From Sharp HealthCare, San Diego, CA (Ms. Thompson, Mr. Koucheki, Dr. Holdy), National University, San Diego, CA (Dr. Smith), and University of California, Irvine (Dr. Bender).
Abstract
- Objective: Suboptimal glycemic control (SGC) puts hospitalized patients with diabetes at risk for poor outcomes. The purpose of this study was to quantify factors with predictive capacity to identify patients at risk for SGC during hospitalization.
- Methods: 32 baseline and demographic variables were extracted from the electronic records of 23,100 patients with diabetes hospitalized between 2009 and 2012. The rate of blood glucose values between 70 and 180 mg/dL was calculated for each patient. A predictive model for SGC was developed using regression modeling, standardized coefficients, and classification tree analysis. Odds ratios (ORs) were calculated to isolate adjusted odds of SGC for top predictors.
- Results: The final predictive model included 13 variables (C statistic = 0.88). HbA1c (OR, 0.60 [95% confidence interval {CI}, 0.58–0.61]), admission blood glucose (OR, 0.91 [CI, 0.91–0.92]), and steroid use (OR, 0.06 [CI 0.04–0.08]) were the highest-ranking predictors of SGC. HbA1c and SGC had a strong linear relationship (R 2 = 0.99), with increasing odds for SGC as HbA1c increased. Admission blood glucose and SGC had a polynomial relationship (R 2 = 0.95); increasing odds for SGC until 240 mg/dL; then odds started decreasing. Steroid use showed a steady threefold increase in odds for SGC across all rates of use.
- Conclusions: Poor preadmission diabetes control and inpatient steroid use strongly predict SGC. A range of thresholds for these predictors was empirically determined, providing a basis for targeted therapies on admission. Guidelines incorporating empirically derived thresholds should enhance the ability to achieve optimal glycemic control for hospitalized patients with diabetes.

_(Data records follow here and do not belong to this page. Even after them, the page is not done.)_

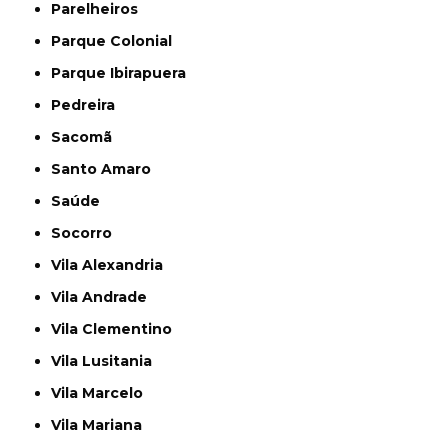
Parelheiros
Parque Colonial
Parque Ibirapuera
Pedreira
Sacomã
Santo Amaro
Saúde
Socorro
Vila Alexandria
Vila Andrade
Vila Clementino
Vila Lusitania
Vila Marcelo
Vila Mariana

Current recommendations for glycemic control of hospitalized patients include use of multidisciplinary diabetic care teams and standardized insulin order sets [1,2], yet there is still uncertainty how best to target such protocols for patients with diabetes at risk for suboptimal glycemic control [2,3]. Many factors are theorized to hinder optimal inpatient glycemic control, such as steroid use [4,5],comorbid states [6],severity of illness [7,8], and preadmission glycemic control [9,10]. However, there currently exists little evidence of these factors’ ability to predict suboptimal glycemic control (SGC). Identifying straightforward predictive factors of SGC would provide a clinically meaningful basis for targeted therapy. The purpose of this study was to describe the prevalence of a range of potential risk factors in a diverse hospitalized patient population with a secondary diagnosis of diabetes (types 1 and 2), and to determine which factors were predictive of SGC.
Methods
A retrospective cohort study design was used to identify factors predictive of inpatient SGC for patients admitted to any of 3 hospitals aligned with Sharp HealthCare (“Sharp”), a community-based, nonprofit integrated health system headquartered in San Diego, California, that serves more than 27% of the county’s 3 million-plus residents each year.
Inclusion Criteria
We extracted data for 23,100 patients hospitalized between January 2009 and December 2012 with a secondary diagnosis of diabetes (types 1 and 2), a length of stay (LOS) ≥ 3 days, and a minimum of 2 point-of-care (POC) blood glucose tests per day. The LOS and blood glucose minimum are standard criteria for Sharp glycemic monitoring to ensure a minimum quantity of blood glucose monitoring for glycemic management.